Benchmark a pipeline against ground truth#
The point of a forward simulation is that you know the answer. This recipe runs your analysis pipeline on a simulated movie and scores what it recovered against the ground truth, using the recovery metrics.
1. Simulate, then run your pipeline#
from minisim import simulate
rec = simulate(spec)
movie = rec.observed # (frame, height, width) sensor counts
gt = rec.ground_truth
# Your analysis pipeline (minian, CaImAn, suite2p, ...) returns:
# A_est: (n_units, height, width) spatial footprints
# C_est: (n_units, frame) calcium traces
# S_est: (n_units, frame) deconvolved spikes
A_est, C_est, S_est = run_my_pipeline(movie)
2. Match estimated cells to true cells#
Recovery is only meaningful once you know which estimated cell corresponds to
which true cell. hungarian_match() solves the optimal
one-to-one assignment by spatial overlap (IoU). Match against A_observed (what
is actually recoverable through the optics), not A_planted (the optics-free
ideal).
from minisim import hungarian_match
match = hungarian_match(A_est, gt.A_observed)
match.recall() # fraction of true cells recovered (IoU >= 0.5)
match.precision() # fraction of estimated cells that are real
match.mean_iou # mean spatial overlap over matched pairs
Recall should be scored against the detectable cells, not every planted cell:
a cell too deep or too dim to appear in the movie is not a fair miss. Use
detectable_subset() for the honest denominator:
det = gt.detectable_subset()
match = hungarian_match(A_est, det.A_observed)
print(f"recall over detectable cells: {match.recall():.2f}")

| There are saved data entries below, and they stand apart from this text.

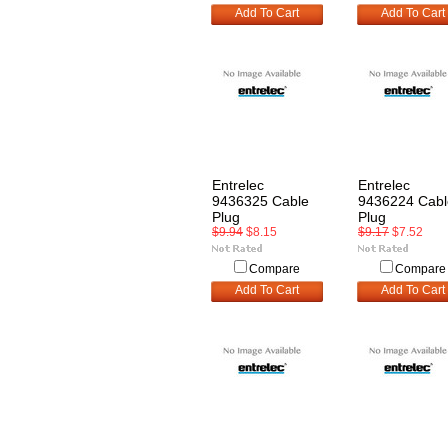
Add To Cart
Add To Cart
Entrelec
Entrelec
9436325 Cable
9436224 Cabl
Plug
Plug
$9.94
$8.15
$9.17
$7.52
Compare
Compare
Add To Cart
Add To Cart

3. Score the recovered traces and spikes#
match.pairing is the list of (est_idx, true_idx) pairs; feed it straight to
the temporal metrics.
import numpy as np
from minisim import trace_pearson, spike_precision_recall
r = trace_pearson(C_est, gt.C, match.pairing) # one Pearson r per matched pair
print(f"median trace correlation: {float(np.nanmedian(r)):.2f}")
spikes = spike_precision_recall(S_est, gt.S, match.pairing, tol_frames=2)
print(f"spike precision={spikes.precision:.2f}, recall={spikes.recall:.2f}")
4. Score motion recovery (optional)#
If your pipeline estimates a rigid-motion trajectory and the spec has a
BrainMotion step, compare against gt.shifts with
shift_rmse():
from minisim import shift_rmse
rmse_px = shift_rmse(shifts_est, gt.shifts) # per-frame (dy, dx), in pixels
Scaling up#
To trace a metric across a physical axis (recall vs depth, vs NA, vs density), drive this same scoring from a parameter sweep and collect the results into a DataFrame.